The reason NFL players decertified their union was they were not able to file an antitrust case against the league while remaining a union because of an antitrust exemption attached to a labor organization under law.

The NBPA’s unfair labor practices charge “shows to me that they are putting all their eggs in the labor law barrel, because this is likely to harm any antitrust proceeding that they institute because they are acting like a union,” said Bill Gould, a Stanford Law School professor and former chairman of the NLRB. Gould noted that the NFL players did not file an unfair labor practices charge against the NFL. In fact, the league filed a charge against the players (see related story).

“I think if they did file for a decertification, there would be an argument made that they are trying to get two bites at the apple: the antitrust bite and the labor bite,” Gould said.

Gabe Feldman, director of the sports law program at Tulane University, said he would not be surprised if NBA owners argue the players are trying to use labor laws and antitrust laws at the same time.
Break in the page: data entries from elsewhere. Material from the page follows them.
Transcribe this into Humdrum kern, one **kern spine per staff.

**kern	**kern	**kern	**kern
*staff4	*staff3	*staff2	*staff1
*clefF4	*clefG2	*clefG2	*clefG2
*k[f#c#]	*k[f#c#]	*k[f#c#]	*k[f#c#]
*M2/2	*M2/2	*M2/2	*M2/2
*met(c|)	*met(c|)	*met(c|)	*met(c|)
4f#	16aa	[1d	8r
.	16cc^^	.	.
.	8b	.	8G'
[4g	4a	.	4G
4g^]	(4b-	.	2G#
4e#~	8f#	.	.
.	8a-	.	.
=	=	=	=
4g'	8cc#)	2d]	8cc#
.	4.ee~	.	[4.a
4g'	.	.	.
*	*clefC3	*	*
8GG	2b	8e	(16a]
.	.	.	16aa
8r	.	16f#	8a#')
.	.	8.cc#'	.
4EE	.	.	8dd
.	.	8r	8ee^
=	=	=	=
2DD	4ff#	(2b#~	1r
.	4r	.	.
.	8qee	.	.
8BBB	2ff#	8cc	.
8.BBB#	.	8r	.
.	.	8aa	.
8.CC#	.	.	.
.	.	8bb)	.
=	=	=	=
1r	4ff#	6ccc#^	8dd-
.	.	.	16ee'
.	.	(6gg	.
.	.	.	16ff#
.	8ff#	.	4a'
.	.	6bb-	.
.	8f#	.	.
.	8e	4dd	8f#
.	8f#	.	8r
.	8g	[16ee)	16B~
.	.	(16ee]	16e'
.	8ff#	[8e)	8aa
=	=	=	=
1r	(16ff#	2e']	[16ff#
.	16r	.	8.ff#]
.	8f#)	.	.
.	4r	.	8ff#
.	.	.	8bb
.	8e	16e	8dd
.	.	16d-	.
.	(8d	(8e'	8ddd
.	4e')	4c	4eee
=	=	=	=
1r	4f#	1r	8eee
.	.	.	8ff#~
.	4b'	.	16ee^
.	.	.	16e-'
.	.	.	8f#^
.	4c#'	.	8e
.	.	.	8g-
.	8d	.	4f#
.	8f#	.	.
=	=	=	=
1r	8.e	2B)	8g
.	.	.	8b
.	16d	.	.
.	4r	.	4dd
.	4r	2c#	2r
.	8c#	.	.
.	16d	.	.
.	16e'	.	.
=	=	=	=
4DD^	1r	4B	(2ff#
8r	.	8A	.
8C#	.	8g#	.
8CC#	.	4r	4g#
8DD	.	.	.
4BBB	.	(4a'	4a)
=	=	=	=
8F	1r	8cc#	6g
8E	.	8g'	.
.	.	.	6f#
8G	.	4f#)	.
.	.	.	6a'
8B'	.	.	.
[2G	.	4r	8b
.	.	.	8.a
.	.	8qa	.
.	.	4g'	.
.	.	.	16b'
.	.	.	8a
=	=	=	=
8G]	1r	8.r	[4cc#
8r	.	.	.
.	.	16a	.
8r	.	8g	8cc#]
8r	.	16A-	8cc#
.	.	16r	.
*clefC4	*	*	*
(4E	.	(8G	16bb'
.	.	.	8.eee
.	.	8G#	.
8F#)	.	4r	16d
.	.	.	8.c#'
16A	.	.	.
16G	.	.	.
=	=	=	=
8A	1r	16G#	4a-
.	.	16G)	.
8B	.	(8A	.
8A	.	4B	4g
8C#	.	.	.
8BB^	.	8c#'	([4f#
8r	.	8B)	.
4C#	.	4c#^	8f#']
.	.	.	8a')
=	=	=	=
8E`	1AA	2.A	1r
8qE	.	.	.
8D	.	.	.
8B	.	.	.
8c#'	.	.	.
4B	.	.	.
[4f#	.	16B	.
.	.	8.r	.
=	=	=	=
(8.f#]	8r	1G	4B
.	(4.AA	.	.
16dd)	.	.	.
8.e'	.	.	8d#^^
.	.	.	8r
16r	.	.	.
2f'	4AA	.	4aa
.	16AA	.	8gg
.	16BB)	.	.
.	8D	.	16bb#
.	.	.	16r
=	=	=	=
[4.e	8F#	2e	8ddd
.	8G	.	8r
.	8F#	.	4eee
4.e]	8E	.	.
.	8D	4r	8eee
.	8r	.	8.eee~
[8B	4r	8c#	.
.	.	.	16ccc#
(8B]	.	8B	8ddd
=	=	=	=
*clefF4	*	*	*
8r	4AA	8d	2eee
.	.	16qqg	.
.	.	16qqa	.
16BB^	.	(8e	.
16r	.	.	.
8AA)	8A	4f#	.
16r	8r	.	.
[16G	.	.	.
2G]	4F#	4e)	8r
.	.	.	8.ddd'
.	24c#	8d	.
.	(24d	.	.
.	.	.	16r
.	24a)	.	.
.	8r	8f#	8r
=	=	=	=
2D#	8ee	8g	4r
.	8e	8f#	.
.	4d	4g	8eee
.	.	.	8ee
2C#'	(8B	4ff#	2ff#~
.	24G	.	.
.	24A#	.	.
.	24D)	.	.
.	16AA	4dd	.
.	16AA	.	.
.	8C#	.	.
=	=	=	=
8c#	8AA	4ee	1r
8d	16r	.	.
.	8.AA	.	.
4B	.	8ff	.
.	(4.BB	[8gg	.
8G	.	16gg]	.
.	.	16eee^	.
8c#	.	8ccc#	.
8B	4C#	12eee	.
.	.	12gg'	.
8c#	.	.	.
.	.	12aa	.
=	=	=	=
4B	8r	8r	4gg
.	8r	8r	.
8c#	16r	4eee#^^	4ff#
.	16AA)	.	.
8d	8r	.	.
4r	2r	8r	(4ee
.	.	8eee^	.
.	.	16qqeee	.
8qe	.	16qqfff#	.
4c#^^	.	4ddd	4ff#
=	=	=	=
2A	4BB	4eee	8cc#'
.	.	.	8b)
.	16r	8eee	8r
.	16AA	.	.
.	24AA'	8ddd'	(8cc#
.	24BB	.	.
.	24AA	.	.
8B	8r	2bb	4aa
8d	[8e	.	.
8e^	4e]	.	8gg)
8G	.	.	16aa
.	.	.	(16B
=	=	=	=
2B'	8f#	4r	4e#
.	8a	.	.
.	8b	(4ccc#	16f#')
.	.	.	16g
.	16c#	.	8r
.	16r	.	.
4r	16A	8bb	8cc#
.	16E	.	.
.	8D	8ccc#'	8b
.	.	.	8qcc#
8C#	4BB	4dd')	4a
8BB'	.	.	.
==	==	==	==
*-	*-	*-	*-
The players, Feldman said, could respond that labor laws applied only while the collective-bargaining relationship existed.

“That filing with the NLRB shows that they are going to exercise every weapon,” Feldman said. “Decertification is not their only strategy.”

NFL players decertified the NFLPA hours before the CBA expired because if they had waited until after it expired, they would have had to wait another six months to file a lawsuit against the NFL, under the old CBA. The NBA players have no such restrictions on whether or not they can decertify.